=== How to complete this task ===
Copy every line from the records that holds the word "soap".

=== Source data ===
________

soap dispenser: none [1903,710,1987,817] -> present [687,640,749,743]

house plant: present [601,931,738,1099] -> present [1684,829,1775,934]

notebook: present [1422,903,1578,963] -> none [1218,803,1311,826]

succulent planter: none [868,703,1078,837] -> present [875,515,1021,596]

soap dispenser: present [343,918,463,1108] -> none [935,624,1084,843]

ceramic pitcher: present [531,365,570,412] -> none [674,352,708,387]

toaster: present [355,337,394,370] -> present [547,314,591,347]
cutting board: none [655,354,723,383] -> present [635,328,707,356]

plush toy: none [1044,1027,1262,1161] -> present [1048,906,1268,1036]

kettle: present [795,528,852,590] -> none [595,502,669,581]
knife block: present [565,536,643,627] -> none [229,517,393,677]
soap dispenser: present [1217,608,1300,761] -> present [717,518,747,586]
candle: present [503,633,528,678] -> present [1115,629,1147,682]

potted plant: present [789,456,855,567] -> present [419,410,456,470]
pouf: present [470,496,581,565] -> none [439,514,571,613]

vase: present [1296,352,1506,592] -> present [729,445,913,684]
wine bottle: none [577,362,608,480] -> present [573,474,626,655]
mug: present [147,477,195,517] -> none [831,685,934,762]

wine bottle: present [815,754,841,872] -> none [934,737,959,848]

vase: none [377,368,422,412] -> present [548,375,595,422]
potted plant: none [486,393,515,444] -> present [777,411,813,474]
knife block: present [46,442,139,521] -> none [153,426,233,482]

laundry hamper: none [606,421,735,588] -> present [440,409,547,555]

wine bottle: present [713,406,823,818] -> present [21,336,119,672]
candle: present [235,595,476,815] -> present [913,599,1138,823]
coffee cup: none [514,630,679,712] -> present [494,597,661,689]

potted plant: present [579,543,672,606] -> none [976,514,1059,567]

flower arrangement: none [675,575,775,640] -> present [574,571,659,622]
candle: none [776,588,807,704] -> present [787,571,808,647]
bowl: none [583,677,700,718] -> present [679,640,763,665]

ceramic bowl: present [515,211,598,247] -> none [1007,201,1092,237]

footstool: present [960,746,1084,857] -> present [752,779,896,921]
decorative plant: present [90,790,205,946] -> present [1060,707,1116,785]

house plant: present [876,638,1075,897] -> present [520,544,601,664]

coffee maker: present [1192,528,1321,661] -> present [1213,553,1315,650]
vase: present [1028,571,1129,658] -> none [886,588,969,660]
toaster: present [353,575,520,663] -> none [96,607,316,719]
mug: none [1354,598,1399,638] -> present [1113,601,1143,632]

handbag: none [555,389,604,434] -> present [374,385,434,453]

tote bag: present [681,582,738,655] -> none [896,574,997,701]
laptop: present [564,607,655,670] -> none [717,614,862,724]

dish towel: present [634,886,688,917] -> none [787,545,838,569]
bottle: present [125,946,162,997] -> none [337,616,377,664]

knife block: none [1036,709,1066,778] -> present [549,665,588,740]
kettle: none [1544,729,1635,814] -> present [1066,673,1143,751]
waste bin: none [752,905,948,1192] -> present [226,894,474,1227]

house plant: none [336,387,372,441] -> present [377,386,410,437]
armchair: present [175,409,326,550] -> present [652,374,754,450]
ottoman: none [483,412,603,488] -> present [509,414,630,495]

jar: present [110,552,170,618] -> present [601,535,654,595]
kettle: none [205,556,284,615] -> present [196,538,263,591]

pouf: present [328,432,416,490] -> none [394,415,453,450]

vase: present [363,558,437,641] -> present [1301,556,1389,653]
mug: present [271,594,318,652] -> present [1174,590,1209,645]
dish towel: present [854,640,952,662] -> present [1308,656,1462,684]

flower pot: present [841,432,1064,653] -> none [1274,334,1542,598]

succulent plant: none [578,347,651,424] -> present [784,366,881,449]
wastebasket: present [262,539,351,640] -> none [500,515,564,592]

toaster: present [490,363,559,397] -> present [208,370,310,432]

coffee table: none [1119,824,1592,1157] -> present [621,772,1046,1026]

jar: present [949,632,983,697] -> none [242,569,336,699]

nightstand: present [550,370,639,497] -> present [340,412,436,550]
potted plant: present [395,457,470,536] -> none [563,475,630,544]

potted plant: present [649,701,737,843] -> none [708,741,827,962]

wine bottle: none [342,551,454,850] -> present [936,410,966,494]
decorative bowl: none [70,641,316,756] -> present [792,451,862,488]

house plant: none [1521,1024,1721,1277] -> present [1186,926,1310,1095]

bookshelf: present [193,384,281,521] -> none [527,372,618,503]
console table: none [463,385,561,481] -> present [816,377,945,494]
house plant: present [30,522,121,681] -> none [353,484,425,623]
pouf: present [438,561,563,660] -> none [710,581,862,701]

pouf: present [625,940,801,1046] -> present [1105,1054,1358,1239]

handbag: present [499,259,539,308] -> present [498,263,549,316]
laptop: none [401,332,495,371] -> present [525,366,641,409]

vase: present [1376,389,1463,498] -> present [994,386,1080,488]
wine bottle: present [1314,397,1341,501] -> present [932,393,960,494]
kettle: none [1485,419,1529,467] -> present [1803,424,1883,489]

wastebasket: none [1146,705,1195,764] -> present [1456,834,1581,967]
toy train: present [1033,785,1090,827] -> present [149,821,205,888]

________

=== The answer ===
soap dispenser: none [1903,710,1987,817] -> present [687,640,749,743]
soap dispenser: present [343,918,463,1108] -> none [935,624,1084,843]
soap dispenser: present [1217,608,1300,761] -> present [717,518,747,586]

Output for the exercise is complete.